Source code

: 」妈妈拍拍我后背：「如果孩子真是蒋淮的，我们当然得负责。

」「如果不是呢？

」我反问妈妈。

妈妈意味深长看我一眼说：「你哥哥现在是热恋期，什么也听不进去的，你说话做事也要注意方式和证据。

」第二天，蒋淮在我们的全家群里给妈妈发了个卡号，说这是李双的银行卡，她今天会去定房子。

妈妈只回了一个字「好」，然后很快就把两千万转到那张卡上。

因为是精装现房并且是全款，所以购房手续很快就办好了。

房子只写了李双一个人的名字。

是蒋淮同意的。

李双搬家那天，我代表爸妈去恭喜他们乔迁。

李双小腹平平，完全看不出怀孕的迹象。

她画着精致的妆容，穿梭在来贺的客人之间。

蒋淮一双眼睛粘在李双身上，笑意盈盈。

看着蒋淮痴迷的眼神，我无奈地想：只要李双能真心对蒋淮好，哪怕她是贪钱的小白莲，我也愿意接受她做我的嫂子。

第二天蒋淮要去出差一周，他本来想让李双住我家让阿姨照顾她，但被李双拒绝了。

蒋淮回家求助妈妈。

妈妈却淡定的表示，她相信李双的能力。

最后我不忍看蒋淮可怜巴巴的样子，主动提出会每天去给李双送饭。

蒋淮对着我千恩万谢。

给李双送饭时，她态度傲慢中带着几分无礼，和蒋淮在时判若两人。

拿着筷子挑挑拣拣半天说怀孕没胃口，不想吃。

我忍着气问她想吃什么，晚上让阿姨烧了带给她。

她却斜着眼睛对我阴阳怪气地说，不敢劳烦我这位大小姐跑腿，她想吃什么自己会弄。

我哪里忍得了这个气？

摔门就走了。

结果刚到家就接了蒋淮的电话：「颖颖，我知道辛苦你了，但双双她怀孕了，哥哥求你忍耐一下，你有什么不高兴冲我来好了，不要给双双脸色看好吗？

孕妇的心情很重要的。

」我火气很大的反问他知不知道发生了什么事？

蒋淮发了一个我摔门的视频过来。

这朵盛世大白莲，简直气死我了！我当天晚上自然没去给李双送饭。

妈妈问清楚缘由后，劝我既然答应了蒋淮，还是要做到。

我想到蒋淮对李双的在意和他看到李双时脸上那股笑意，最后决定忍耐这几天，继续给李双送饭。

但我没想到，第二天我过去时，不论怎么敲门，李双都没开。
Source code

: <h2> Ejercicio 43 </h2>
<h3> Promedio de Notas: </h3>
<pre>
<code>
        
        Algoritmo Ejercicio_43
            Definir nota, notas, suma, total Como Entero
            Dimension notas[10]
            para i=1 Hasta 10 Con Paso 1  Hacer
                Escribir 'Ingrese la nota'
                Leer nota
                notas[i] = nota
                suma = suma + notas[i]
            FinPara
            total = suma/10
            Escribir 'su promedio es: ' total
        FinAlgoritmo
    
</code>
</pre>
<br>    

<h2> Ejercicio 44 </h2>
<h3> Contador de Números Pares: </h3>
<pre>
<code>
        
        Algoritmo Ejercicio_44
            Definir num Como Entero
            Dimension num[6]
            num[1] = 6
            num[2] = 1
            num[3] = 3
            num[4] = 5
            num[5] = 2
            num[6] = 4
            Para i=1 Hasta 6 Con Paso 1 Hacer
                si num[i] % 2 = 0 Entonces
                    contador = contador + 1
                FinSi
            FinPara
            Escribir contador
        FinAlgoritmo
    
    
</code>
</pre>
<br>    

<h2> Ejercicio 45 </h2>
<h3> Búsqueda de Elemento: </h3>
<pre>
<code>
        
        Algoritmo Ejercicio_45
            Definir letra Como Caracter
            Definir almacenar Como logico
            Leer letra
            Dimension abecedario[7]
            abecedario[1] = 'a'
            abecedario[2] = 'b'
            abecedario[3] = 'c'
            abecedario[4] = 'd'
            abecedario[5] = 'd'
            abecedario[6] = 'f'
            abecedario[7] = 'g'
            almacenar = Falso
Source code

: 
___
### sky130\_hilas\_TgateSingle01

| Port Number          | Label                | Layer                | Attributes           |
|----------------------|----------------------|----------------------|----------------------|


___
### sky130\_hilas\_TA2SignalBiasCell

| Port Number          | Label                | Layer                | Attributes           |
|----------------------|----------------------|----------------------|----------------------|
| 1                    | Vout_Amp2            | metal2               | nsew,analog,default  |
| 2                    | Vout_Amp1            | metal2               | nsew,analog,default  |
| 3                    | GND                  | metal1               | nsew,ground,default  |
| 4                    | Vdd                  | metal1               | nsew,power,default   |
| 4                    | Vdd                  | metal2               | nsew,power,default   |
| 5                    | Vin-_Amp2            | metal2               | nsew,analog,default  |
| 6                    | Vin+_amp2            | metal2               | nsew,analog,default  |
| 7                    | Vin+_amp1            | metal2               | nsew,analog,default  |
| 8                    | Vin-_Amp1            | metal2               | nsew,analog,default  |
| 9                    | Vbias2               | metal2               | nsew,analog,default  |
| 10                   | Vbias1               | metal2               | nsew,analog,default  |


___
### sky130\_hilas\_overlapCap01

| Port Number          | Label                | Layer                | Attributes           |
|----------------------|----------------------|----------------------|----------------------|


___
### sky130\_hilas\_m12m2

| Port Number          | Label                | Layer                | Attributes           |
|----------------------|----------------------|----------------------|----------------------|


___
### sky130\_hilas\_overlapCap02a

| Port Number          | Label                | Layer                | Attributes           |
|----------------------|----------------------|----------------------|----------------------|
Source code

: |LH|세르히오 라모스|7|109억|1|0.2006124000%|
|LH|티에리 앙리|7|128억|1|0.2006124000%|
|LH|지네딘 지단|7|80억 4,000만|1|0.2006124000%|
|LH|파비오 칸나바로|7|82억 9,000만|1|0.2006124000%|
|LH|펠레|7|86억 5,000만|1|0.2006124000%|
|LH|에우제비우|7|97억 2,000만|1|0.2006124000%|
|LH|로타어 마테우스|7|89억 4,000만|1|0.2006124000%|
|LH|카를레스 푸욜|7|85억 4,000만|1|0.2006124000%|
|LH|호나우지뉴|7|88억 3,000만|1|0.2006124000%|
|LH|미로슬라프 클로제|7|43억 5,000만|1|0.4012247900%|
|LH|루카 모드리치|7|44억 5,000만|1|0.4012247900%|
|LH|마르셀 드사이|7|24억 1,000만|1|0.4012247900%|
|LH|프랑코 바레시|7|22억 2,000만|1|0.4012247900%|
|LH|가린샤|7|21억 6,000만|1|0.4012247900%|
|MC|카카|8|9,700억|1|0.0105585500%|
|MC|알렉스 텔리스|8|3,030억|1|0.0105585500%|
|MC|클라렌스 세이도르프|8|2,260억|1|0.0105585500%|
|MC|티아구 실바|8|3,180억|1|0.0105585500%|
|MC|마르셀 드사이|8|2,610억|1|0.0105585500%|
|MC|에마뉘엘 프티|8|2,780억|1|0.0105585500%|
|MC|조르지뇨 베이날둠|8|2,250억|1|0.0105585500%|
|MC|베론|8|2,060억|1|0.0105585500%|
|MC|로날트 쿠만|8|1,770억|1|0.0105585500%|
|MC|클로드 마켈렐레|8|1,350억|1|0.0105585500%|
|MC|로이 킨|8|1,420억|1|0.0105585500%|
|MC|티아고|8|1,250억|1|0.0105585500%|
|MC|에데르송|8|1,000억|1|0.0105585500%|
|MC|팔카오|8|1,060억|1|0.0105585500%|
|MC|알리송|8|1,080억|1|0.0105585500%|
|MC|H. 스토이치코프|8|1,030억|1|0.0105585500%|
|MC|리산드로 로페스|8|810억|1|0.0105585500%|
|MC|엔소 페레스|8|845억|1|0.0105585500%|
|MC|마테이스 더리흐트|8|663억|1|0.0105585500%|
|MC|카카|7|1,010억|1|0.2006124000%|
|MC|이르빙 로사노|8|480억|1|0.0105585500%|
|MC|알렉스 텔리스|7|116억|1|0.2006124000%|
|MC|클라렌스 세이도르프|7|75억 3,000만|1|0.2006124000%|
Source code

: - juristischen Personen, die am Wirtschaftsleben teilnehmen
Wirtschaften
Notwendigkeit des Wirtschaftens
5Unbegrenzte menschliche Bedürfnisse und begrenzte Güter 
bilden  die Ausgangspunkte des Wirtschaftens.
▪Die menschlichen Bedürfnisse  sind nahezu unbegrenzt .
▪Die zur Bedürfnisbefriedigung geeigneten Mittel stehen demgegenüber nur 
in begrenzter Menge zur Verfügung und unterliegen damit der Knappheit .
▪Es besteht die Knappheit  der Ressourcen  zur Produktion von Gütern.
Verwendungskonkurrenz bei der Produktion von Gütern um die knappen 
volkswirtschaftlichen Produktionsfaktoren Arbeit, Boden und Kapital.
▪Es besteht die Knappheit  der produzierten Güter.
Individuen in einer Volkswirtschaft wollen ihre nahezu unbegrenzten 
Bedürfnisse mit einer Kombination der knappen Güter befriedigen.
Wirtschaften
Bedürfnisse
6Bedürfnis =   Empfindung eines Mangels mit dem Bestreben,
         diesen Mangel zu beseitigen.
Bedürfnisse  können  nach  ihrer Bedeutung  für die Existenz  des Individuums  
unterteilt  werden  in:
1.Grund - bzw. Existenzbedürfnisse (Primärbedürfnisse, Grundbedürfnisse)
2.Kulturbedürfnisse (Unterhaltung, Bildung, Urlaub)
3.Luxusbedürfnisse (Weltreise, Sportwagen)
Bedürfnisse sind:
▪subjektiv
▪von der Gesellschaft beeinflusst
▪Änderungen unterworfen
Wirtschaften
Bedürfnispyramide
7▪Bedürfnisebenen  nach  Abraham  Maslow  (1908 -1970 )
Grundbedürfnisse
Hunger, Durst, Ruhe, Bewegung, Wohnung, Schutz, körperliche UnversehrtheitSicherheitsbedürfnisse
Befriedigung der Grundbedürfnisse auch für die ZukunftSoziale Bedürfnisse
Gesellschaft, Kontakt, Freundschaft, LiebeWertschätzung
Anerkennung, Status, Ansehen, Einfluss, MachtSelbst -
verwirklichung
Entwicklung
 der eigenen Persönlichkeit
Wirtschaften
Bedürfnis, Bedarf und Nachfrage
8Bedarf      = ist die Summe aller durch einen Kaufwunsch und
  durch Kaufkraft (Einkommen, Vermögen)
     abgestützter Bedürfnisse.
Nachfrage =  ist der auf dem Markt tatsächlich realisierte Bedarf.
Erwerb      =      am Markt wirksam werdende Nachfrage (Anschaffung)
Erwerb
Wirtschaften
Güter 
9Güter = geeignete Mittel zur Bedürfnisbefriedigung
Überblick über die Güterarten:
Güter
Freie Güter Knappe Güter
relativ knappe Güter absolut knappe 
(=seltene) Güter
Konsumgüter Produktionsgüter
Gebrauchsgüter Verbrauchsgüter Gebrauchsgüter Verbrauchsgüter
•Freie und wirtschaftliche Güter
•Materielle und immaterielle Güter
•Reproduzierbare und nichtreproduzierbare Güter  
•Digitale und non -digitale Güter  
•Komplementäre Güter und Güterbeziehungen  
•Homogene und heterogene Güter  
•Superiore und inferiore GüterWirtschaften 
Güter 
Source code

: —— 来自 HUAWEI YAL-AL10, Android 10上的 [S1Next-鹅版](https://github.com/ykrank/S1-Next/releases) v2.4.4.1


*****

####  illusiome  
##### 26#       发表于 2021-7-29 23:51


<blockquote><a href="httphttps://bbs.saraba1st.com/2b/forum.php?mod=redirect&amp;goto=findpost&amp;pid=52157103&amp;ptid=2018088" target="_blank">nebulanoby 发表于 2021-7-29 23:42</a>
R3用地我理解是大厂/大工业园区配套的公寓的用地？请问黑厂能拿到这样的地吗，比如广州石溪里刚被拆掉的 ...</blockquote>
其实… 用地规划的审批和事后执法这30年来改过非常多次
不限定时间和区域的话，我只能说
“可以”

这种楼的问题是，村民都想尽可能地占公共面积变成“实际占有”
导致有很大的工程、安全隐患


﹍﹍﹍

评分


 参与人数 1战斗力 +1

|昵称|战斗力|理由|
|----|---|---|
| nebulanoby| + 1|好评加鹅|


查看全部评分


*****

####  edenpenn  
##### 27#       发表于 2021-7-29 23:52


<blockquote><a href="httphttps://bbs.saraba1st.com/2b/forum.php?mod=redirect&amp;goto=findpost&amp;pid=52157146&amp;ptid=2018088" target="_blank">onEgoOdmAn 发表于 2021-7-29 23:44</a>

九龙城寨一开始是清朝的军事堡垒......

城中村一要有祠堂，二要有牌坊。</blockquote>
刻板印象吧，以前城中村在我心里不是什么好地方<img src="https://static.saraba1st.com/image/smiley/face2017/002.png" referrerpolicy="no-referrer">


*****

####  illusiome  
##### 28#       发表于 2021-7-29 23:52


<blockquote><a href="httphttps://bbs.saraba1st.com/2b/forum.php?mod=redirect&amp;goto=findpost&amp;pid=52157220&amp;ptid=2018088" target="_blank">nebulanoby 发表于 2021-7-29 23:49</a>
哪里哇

· · · · ·

■ **WHAT TO DO**: Copy each line of the listing above that contains the word "abecedario".

■ **SOLUTION TO THIS TASK**:
            Dimension abecedario[7]
            abecedario[1] = 'a'
            abecedario[2] = 'b'
            abecedario[3] = 'c'
            abecedario[4] = 'd'
            abecedario[5] = 'd'
            abecedario[6] = 'f'
            abecedario[7] = 'g'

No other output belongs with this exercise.